Pengembangan Kasus Zumi Zola, 4 Eks Anggota DPRD Jambi Ditetapkan KPK Jadi Tersangka
JAKARTA - Komisi Pemberantasan Korupsi (KPK) menetapkan empat eks anggota DPRD Jambi sebagai tersangka terkait pengesahan RAPBD Provinsi Jambi. Penetapan tersangka ini merupakan pengembangan kasus suap dan gratifikasi yang menjerat mantan Gubernur Jambi Zumi Zola dan anggota DPRD lainnya.
"Mencermati fakta-fakta persidangan serta didukung bukti permulaan yang cukup sehingga KPK menaikkan ke penyelidikan dan kemudian pada 26 Oktober 2020 ditingkat ke penyidikan," kata Plh Deputi Penindakan dan Eksekusi KPK Setyo Budiyanto dalam konferensi pers yang ditayangkan di YouTube KPK RI, Kamis, 17 Juni.
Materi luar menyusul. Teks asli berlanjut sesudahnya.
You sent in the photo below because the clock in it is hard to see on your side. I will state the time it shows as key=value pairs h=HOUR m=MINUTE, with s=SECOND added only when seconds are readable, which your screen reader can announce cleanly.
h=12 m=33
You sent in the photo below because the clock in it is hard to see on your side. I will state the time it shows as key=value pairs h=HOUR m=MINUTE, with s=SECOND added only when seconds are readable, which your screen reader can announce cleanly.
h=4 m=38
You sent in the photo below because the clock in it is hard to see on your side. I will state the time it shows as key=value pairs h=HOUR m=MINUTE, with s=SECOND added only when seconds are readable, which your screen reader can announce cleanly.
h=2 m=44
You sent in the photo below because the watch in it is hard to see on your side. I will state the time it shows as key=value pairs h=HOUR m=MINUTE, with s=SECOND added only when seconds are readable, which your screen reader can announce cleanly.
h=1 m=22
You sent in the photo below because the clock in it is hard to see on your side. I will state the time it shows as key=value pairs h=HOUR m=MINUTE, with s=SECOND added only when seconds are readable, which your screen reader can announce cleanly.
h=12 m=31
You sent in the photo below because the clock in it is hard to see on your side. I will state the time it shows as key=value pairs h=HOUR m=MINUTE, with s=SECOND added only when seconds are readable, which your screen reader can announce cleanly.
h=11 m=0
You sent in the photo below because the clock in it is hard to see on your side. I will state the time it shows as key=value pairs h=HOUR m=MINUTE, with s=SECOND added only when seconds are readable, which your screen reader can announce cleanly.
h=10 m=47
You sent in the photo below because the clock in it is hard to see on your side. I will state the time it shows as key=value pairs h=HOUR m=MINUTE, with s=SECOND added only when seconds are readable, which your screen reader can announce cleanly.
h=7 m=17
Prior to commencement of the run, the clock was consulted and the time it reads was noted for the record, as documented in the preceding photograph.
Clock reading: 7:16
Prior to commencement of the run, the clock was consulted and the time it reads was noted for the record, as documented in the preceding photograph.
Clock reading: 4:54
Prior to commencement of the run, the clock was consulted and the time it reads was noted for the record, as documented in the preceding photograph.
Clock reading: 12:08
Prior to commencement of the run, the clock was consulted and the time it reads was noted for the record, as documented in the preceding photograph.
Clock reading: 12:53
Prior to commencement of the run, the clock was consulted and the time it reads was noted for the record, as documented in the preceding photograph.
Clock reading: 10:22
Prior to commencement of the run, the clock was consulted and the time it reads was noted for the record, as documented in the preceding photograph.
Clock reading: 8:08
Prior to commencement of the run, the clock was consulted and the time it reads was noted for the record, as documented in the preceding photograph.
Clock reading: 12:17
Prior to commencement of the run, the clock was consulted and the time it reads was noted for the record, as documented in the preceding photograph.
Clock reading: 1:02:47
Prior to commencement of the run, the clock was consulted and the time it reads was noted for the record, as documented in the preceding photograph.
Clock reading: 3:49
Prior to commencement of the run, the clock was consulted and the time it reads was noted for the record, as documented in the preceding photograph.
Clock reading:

Empat eks anggota DPRD Provinsi Jambi periode 2014-2019 yang ditetapkan sebagai tersangka adalah Fahrurrozi (FR), Arrakhmat Eka Putra (AEP), Wiwid Iswhara (WI), dan Zainul Arfan (ZA). Mereka ditahan di rumah tahanan yang berbeda yaitu Rutan KPK Kavling C1 dan Rutan KPK Gedung Merah Putih.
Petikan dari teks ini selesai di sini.